──────── PROVIDED MATERIAL
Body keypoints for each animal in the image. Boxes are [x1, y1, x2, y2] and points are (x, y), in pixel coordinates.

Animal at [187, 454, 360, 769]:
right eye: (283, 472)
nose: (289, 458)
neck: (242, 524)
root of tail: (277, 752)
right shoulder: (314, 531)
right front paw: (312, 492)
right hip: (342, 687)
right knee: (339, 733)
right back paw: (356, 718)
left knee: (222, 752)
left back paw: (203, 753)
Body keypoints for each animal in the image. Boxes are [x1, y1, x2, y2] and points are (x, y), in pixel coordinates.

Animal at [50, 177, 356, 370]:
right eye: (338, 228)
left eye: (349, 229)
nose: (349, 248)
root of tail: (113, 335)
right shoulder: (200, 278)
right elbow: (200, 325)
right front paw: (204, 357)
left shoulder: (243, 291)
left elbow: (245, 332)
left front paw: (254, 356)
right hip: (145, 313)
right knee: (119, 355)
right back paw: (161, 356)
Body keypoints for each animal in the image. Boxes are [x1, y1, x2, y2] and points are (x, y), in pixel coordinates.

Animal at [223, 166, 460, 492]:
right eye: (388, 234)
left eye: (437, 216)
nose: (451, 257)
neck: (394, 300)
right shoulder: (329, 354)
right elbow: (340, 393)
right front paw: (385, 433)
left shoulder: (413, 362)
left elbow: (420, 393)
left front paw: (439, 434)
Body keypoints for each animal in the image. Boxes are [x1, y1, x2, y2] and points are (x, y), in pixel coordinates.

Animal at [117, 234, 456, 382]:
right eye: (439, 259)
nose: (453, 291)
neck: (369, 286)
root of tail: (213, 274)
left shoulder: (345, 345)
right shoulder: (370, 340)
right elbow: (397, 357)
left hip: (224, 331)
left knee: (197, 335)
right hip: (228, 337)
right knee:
────────────────
> EXERCISE DETAILS
Look above for the line with "right front paw: (312, 492)"; retype exactly that line, every line after it up to the line with "left front paw: (439, 434)", and that line too, nothing else.

> EXERCISE OUTPUT
right front paw: (312, 492)
right hip: (342, 687)
right knee: (339, 733)
right back paw: (356, 718)
left knee: (222, 752)
left back paw: (203, 753)
Body keypoints for each animal in the image. Boxes are [x1, y1, x2, y2] and points are (x, y), in pixel coordinates.

Animal at [50, 177, 356, 370]:
right eye: (338, 228)
left eye: (349, 229)
nose: (349, 248)
root of tail: (113, 335)
right shoulder: (200, 278)
right elbow: (200, 325)
right front paw: (204, 357)
left shoulder: (243, 291)
left elbow: (245, 332)
left front paw: (254, 356)
right hip: (145, 313)
right knee: (119, 355)
right back paw: (161, 356)
Body keypoints for each animal in the image. Boxes are [x1, y1, x2, y2] and points are (x, y), in pixel coordinates.

Animal at [223, 166, 460, 492]:
right eye: (388, 234)
left eye: (437, 216)
nose: (451, 257)
neck: (394, 300)
right shoulder: (329, 354)
right elbow: (340, 393)
right front paw: (385, 433)
left shoulder: (413, 362)
left elbow: (420, 393)
left front paw: (439, 434)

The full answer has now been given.